Many full-service brokerage firms have a minimum requirement to begin investing with them. This tends to alienate investors who are just getting started. Many of these big firms claim that the big bucks investors pay them goes towards their “superior” research processes. However, with the growth of the Internet the vast majority of this information is easily accessible online. Occasionally full-service brokerage firms will offer Initial Public Offerings (IPO’s), but IPO’s aren’t as big as they once were.
A final thing to keep in mind about full-service brokers is that they offer a limited selection of mutual funds. Brokers at full-service firms tend to offer in-house funds or funds that their firm has selling agreements with. If you want to buy a mutual fund that the firm doesn’t have an agreement with, you cannot do it through them.

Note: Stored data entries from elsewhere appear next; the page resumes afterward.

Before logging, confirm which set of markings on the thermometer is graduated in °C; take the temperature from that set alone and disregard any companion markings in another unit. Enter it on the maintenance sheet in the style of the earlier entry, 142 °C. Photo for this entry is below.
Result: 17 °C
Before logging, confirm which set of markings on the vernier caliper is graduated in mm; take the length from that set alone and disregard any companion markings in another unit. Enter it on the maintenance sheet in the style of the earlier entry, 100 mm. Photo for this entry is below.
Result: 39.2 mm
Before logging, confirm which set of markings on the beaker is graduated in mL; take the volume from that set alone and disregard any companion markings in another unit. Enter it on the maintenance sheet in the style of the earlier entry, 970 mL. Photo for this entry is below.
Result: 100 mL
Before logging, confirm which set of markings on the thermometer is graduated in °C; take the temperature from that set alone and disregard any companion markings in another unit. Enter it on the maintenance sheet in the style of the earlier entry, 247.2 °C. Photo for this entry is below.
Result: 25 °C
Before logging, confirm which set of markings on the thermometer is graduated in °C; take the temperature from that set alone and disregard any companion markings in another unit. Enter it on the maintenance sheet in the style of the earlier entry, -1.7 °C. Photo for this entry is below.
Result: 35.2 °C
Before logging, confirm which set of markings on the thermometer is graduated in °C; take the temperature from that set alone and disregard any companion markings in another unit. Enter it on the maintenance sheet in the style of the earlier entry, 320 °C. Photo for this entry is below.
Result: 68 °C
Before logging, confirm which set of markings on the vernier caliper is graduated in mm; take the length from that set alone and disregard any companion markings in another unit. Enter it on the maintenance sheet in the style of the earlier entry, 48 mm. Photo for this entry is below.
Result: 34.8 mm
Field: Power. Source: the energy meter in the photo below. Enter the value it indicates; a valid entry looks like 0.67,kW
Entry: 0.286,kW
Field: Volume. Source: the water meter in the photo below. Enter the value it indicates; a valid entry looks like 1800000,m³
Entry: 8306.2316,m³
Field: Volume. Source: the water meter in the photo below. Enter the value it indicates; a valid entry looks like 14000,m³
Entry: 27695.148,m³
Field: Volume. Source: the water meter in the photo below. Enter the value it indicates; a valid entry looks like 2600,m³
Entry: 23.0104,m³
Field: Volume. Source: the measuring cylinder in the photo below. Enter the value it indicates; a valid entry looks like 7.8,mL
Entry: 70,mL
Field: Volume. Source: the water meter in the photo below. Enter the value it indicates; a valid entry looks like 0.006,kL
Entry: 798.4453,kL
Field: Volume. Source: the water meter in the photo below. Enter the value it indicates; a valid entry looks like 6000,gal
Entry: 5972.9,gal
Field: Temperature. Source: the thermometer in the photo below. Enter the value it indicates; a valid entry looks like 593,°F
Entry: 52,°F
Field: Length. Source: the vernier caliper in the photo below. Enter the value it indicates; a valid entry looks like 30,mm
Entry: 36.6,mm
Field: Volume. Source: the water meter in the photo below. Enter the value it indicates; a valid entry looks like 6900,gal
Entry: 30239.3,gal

Tom and Brendan move on to the other side of the discount brokers vs full service brokers debate next.
When you invest through a discount brokerage firm you can expect heavily discounted commissions. Commissions on trades can be as low as $10. Bear in mind that discount brokerage firms expect either you or your investment advisor to be making the trades online. If somebody has to call Charles Schwab or TD Ameritrade for example, commissions become more expensive. Even if you call into the discount broker, the cost will still only be around $40.
Discount brokers offer service oriented items for free. Service oriented items include having an IRA and getting a checkbook for your account. There are no minimums required to invest through a discount broker. Investors can find plenty of valuable information and research through discount firms as well. They provide you with the tools to focus on what is important to you and your investments. Discount brokers also do not place any limitations on the investments you want to buy or sell.
As you can see, there are a considerable amount of differences that exist in this debate. Hopefully this post and podcast helped clear up the discount brokers vs full-service brokers discussion for you.